Exercise details: Look through the records below for the line with "center; gap: 4px;" and the line with "#5eead4; border-radius: 2px;", then return those lines and all lines between, exactly.

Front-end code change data
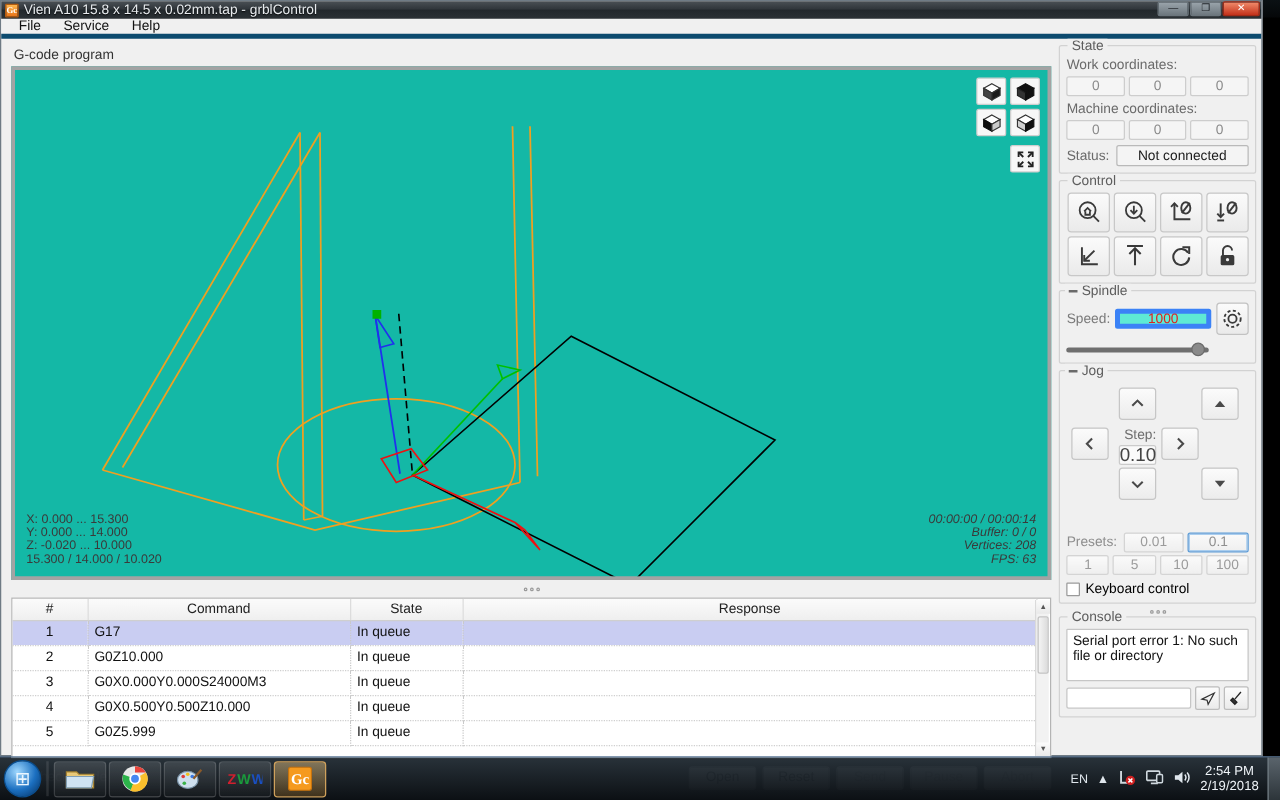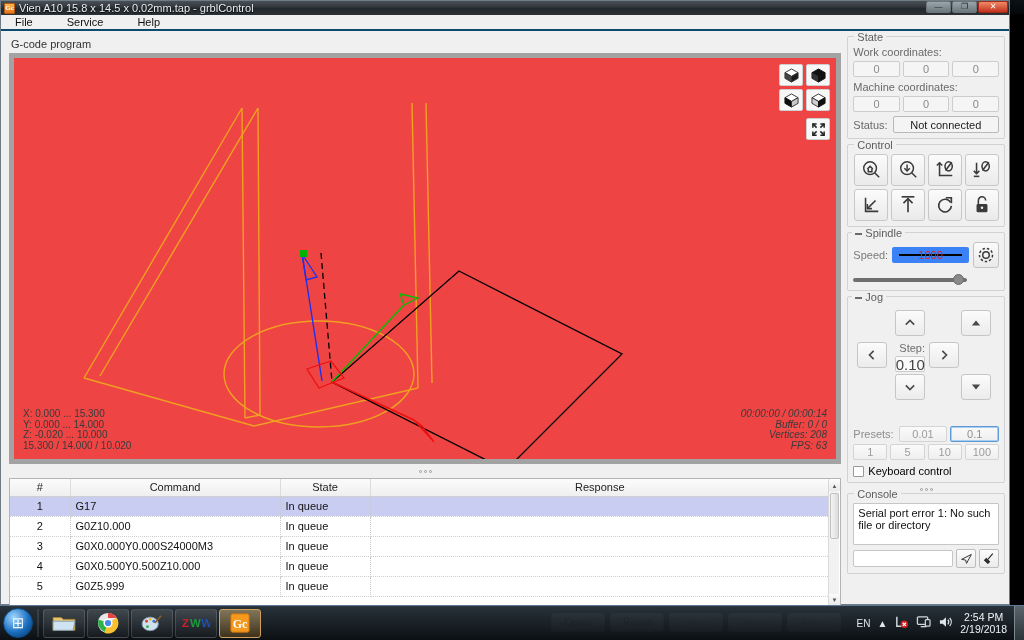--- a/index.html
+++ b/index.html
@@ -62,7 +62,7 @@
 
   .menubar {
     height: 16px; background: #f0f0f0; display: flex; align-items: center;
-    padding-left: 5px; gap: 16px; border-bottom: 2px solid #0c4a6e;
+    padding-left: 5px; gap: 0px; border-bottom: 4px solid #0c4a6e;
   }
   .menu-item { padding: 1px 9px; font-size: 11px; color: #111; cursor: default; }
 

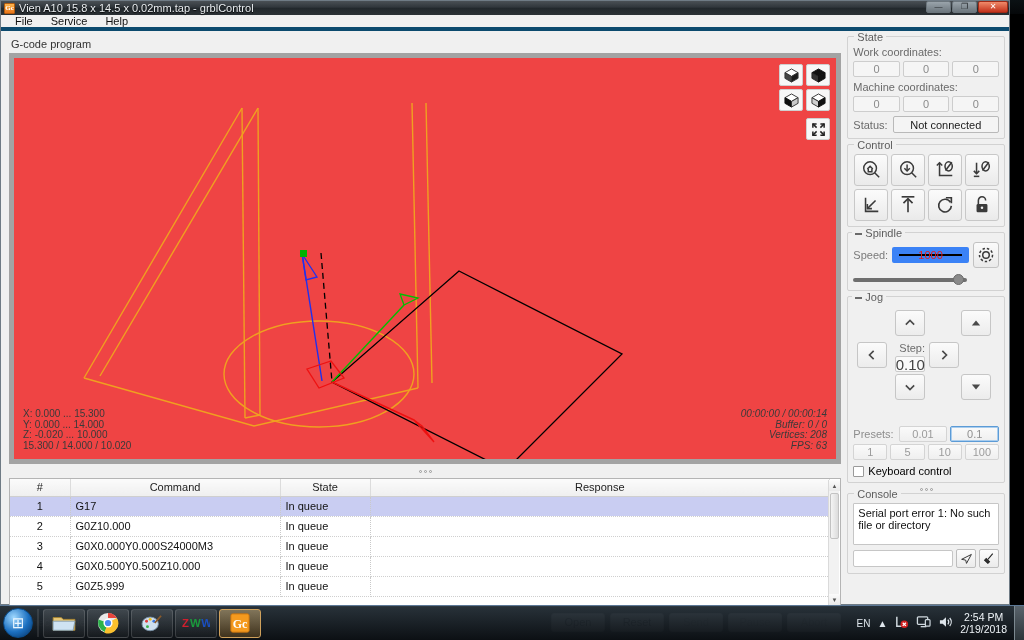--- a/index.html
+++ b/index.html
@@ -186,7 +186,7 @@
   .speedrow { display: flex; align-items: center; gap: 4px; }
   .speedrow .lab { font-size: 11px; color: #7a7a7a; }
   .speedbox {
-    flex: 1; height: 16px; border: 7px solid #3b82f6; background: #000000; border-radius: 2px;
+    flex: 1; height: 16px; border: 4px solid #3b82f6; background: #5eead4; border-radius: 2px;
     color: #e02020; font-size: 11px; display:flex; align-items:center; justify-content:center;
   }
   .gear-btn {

Result:
   .speedrow { display: flex; align-items: center; gap: 4px; }
   .speedrow .lab { font-size: 11px; color: #7a7a7a; }
   .speedbox {
-    flex: 1; height: 16px; border: 7px solid #3b82f6; background: #000000; border-radius: 2px;
+    flex: 1; height: 16px; border: 4px solid #3b82f6; background: #5eead4; border-radius: 2px;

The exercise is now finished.